There stood Katherine's older sister, Michelle.


"Oh wow, it is you. I haven't heard from you in awhile, how've you been?" She asks.


"I uh, I've been okay, I guess," I answer, scratching the back of my head.


She offers me a small smile, "good, I'm glad. You need to come by soon. My parents miss you."


I shuffle awkwardly on my feet before responding, "I didn't think they'd want to see me."


"Why wouldn't they," she asks, "it's not like it was your fault Harry. She had cancer, her death didn't have to do with anything you did."


Suddenly, I forgot about the stupid flannels and t-shirt. I didn't want to be out anymore, talking to someone about Katherine's death wasn't something I could handle well, and I could slowly feel my break down coming.

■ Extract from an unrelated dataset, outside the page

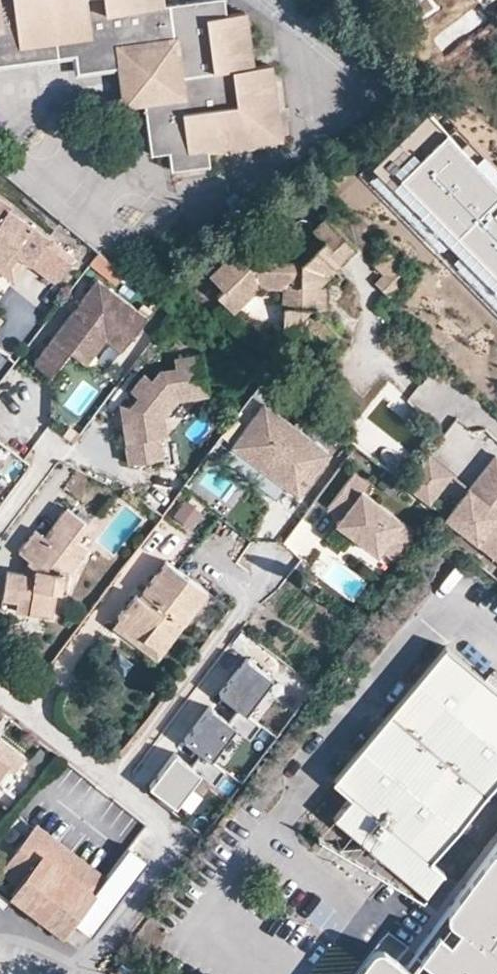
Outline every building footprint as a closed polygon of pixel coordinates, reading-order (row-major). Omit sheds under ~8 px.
[(146,96),(153,151),(173,150),(175,168),(212,163),(210,144),(266,137),(263,121),(285,118),(277,63),(260,65),(252,9),(234,12),(232,0),(190,0),(162,4),(162,0),(0,0),(0,24),(16,22),(18,38),(90,31),(93,49),(138,44),(140,61),(175,58),(179,91),(146,96)] [(417,27),(441,9),(433,0),(396,0),(417,27)] [(496,23),(496,22),(496,0),(478,0),(496,23)] [(146,96),(179,91),(175,58),(140,61),(138,44),(93,49),(90,31),(18,38),(16,22),(0,24),(0,62),(73,52),(75,71),(122,65),(127,98),(146,96)] [(427,111),(371,164),(496,295),(496,184),(427,111)] [(263,121),(266,137),(287,134),(285,118),(263,121)] [(374,244),(321,192),(237,276),(382,420),(408,394),(428,374),(336,283),(374,244)] [(13,211),(15,208),(0,196),(0,261),(12,270),(22,257),(31,263),(34,266),(53,241),(13,211)] [(78,260),(53,241),(34,266),(59,285),(78,260)] [(370,274),(394,296),(412,277),(388,255),(370,274)] [(126,275),(100,256),(92,267),(118,286),(126,275)] [(0,261),(0,270),(16,282),(31,263),(22,257),(12,270),(0,261)] [(150,317),(101,279),(78,307),(82,310),(77,317),(73,314),(34,365),(51,378),(72,351),(80,341),(96,354),(108,339),(124,351),(150,317)] [(82,310),(78,307),(73,314),(77,317),(82,310)] [(96,354),(80,341),(72,351),(89,363),(96,354)] [(211,398),(204,355),(176,359),(177,369),(161,370),(153,380),(145,374),(132,392),(140,398),(132,408),(134,423),(137,441),(127,442),(130,465),(165,460),(162,439),(170,437),(167,419),(179,403),(211,398)] [(298,491),(332,447),(265,396),(232,440),(263,464),(266,459),(273,464),(277,459),(291,470),(284,479),(298,491)] [(134,423),(132,408),(121,404),(124,425),(134,423)] [(291,470),(277,459),(273,464),(266,459),(263,464),(284,479),(291,470)] [(480,483),(496,500),(496,466),(480,483)] [(413,525),(361,485),(367,477),(354,468),(327,504),(340,513),(335,518),(376,549),(380,544),(387,534),(400,543),(413,525)] [(194,532),(207,512),(187,499),(174,518),(194,532)] [(284,544),(306,561),(336,519),(314,503),(284,544)] [(3,596),(18,599),(19,590),(32,593),(29,609),(51,612),(55,588),(66,589),(69,571),(87,545),(77,537),(88,521),(66,505),(44,533),(34,526),(18,549),(29,557),(27,560),(35,566),(34,571),(7,567),(3,596)] [(400,543),(387,534),(380,544),(392,553),(400,543)] [(137,592),(125,607),(133,613),(121,629),(139,642),(144,635),(157,645),(180,616),(185,620),(208,589),(167,558),(140,594),(137,592)] [(19,590),(18,599),(17,608),(29,609),(32,593),(19,590)] [(133,613),(125,607),(124,606),(113,623),(121,629),(133,613)] [(158,657),(185,620),(180,616),(157,645),(144,635),(139,642),(158,657)] [(496,786),(496,690),(488,682),(448,648),(332,785),(349,799),(333,818),(336,821),(342,827),(339,831),(353,843),(357,839),(364,845),(401,875),(427,897),(443,878),(430,866),(496,786)] [(246,708),(274,672),(247,652),(219,688),(235,700),(246,708)] [(488,682),(496,690),(496,681),(491,676),(488,682)] [(260,719),(246,708),(235,700),(225,713),(209,701),(184,734),(200,747),(209,753),(233,721),(249,733),(260,719)] [(173,800),(198,767),(214,780),(225,766),(209,753),(200,747),(190,760),(174,747),(148,781),(173,800)] [(11,762),(0,753),(0,777),(11,762)] [(30,824),(0,865),(17,878),(10,888),(64,927),(72,918),(89,931),(143,854),(124,840),(99,875),(30,824)] [(401,875),(364,845),(355,854),(360,858),(355,864),(363,870),(368,865),(378,874),(375,880),(383,887),(389,881),(393,885),(401,875)] [(354,973),(496,973),(496,849),(414,956),(407,966),(383,947),(373,948),(354,973)] [(122,958),(117,968),(129,973),(139,973),(142,967),(122,958)]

"I uh, I gotta go," I quickly said, brushing past her and rushing out the door.


Of course, it had to start pouring down rain as soon as I stepped out of the fucking store. I really need to start getting my shit together, I can't mope around the rest of my life, Katherine would have wanted me to move on and be happy. Not be so upset that I can't even have a simple conversation with her sister.


The rain seems to pour down faster the more I walk, so I eventually duck inside yet another store to keep cover and pull my pathetic self together.


The smell of coffee immediately hits me, telling me I've stepped into a coffee shop. Lucky for me, no one is here besides the person working behind the counter, allowing me to gather my thoughts in peace.